Closed raikens1 closed 6 years ago
Think it's an issue with my gw_counts files. When I do it out myself with my new script site_counter.py, I get counts about 10% lower than what Varun gave me. Maybe he used a different region set than nc_regions for getting the files he ended up passing along.
In any case, I'm recalculating those now, and will open a pull request soon to rerun my analyses with the new counts. This is on branch recalculate_gw_counts #16
Yup, it's that. Opened a pull request and recalculating eeeeverything
Or... not. Blargh. Model still underestimates after all the recalculation. The change was a fraction of a percent.

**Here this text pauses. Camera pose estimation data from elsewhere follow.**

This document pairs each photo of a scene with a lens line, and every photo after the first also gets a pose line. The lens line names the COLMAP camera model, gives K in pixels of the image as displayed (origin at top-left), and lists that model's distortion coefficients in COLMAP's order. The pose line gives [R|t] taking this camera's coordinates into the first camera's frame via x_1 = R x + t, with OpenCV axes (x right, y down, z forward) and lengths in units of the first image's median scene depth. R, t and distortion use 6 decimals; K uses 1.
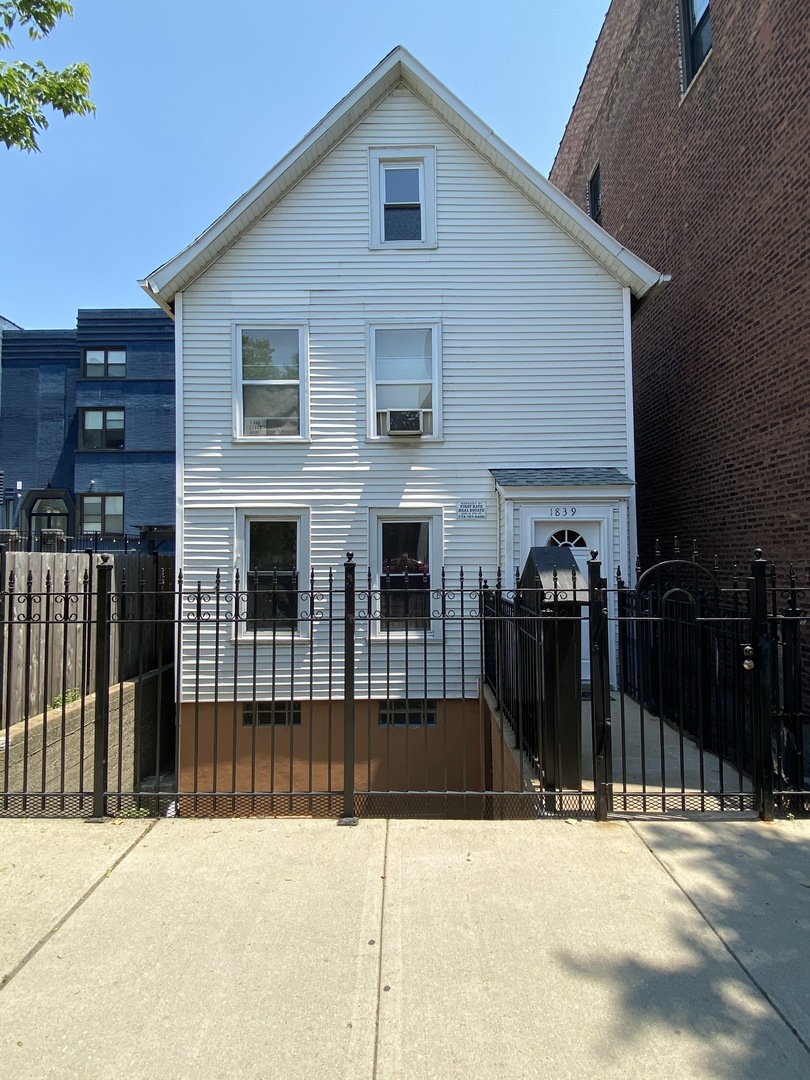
lens RADIAL K [[535.2, 0, 408.6], [0, 535.2, 541.3], [0, 0, 1]] dist [0.000567, 0.000055]
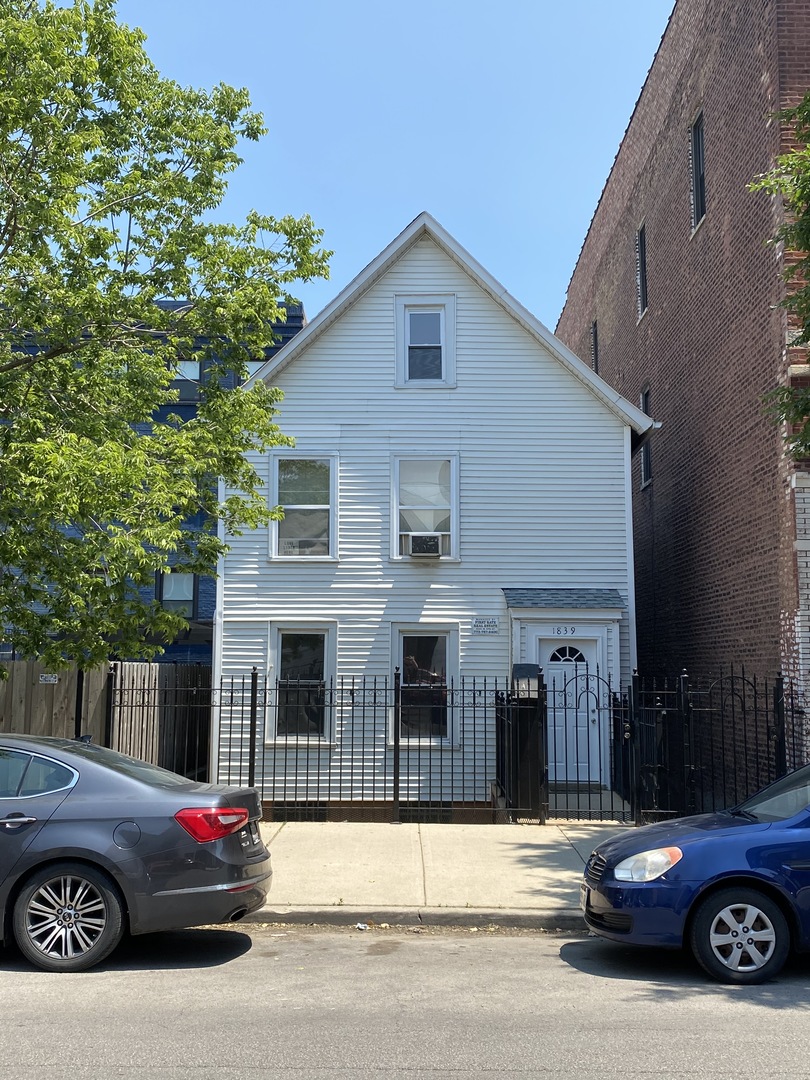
lens RADIAL K [[1146.8, 0, 405.0], [0, 1146.8, 540.0], [0, 0, 1]] dist [0.107271, -0.005281]
pose [[0.999916, 0.012139, -0.004439, -0.038008], [-0.012443, 0.996997, -0.076434, -0.051668], [0.003498, 0.076483, 0.997065, -1.343513]]
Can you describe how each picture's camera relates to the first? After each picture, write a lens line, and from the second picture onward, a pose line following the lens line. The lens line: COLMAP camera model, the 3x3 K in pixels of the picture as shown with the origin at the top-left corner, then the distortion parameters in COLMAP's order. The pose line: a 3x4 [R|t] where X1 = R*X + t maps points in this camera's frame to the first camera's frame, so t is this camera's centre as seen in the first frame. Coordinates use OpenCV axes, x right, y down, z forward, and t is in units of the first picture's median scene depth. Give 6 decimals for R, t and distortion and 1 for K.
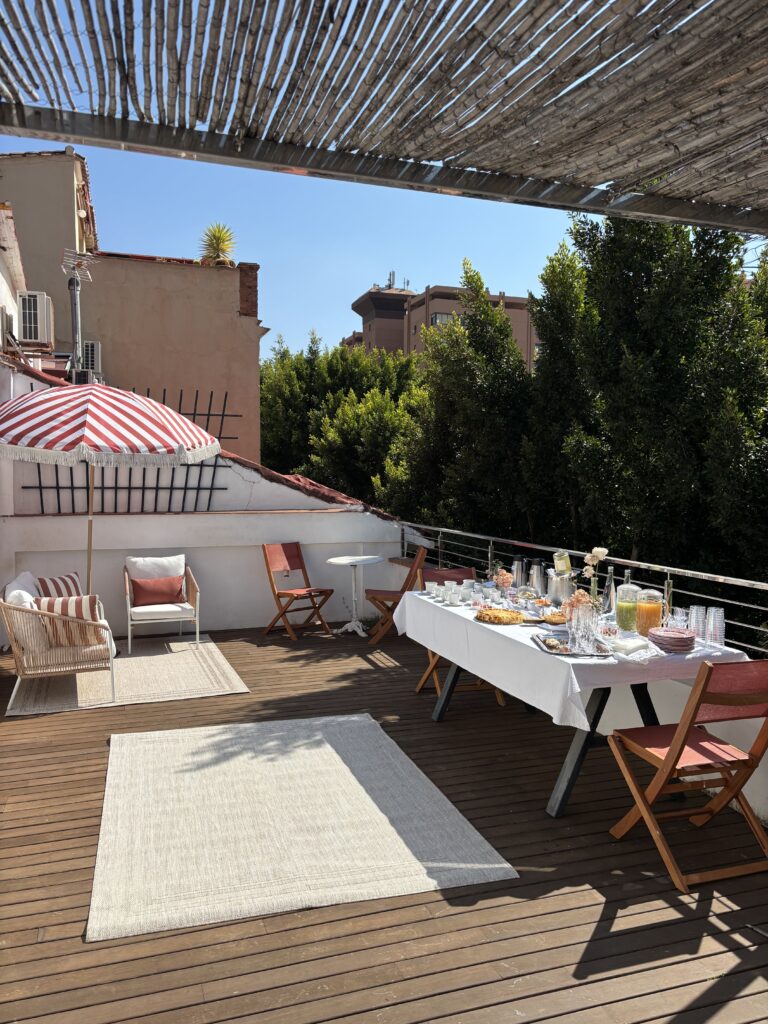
lens RADIAL K [[765.2, 0, 381.9], [0, 765.2, 514.2], [0, 0, 1]] dist [0.010989, -0.007377]
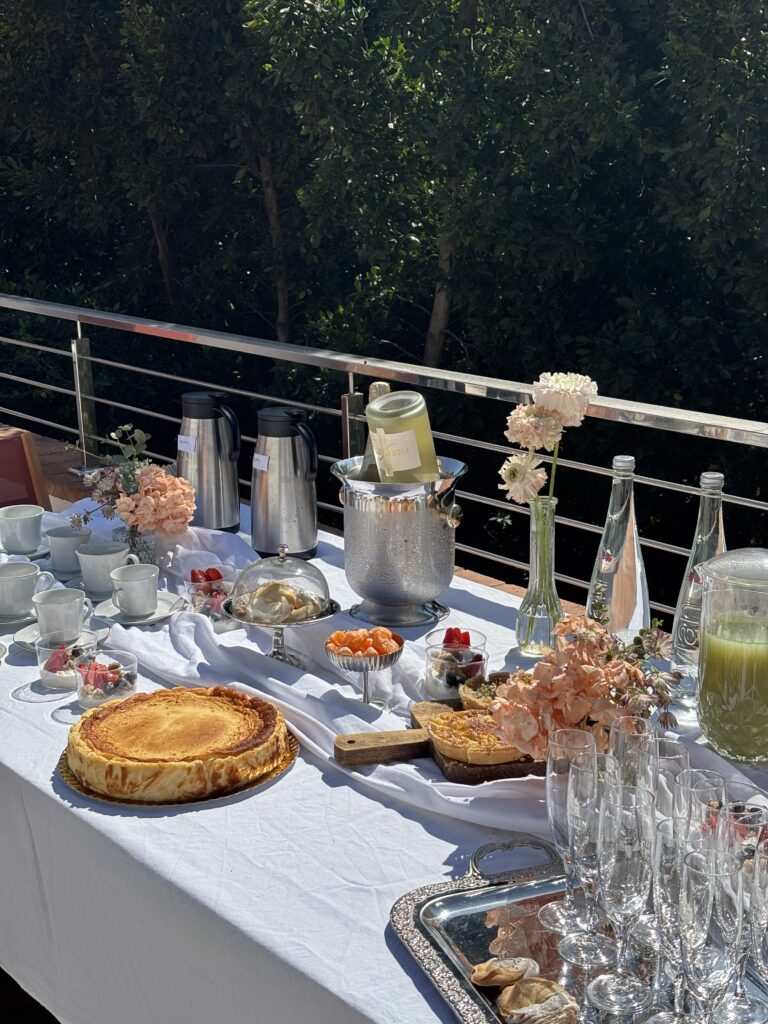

Got it. There are some truncated files upstream in my analysis right after the filter_private step. This will require some serious retooling, but I'm pretty sure that's it.
The truncated files are: chr 2, 3, 4, 6, from AFR chr 1, 2, 3, 4, 5, 6 from EAS chr 2, 3, 4, 5, 6 from SAS chr 1, 2, 3, 4, 5, 6 from EUR
And let's not forget that anything COSMO, AF, AMR, or subpop-wise probably also has to be rerun.
Working on this on branch fix_truncation. #18
Need to check if this works now.
Ran polymorphism_predictor on all chromosomes and found that there seems to be a systematic underestimation of the number of polymorphisms we expect compared to the number observed.